Look through the data below and, wherever a line carries the word "misselijkheid", please copy that line.

☆ ☆ ☆ ☆ ☆ ☆ ☆

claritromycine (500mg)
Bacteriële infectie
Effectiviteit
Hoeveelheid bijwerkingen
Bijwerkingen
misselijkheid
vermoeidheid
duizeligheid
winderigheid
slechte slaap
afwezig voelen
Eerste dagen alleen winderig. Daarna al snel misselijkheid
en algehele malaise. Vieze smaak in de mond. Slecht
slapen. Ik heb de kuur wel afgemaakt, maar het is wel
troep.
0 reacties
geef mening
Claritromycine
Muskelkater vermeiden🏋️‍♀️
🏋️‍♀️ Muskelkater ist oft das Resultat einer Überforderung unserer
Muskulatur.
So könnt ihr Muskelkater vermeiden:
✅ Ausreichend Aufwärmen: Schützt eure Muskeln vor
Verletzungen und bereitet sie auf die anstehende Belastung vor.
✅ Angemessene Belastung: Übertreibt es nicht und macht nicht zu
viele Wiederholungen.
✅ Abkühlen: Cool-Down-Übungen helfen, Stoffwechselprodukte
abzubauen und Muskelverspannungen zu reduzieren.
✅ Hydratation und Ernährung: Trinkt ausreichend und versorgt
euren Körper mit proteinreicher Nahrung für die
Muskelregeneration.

☆ ☆ ☆ ☆ ☆ ☆ ☆

— Answer to the exercise —
misselijkheid
Eerste dagen alleen winderig. Daarna al snel misselijkheid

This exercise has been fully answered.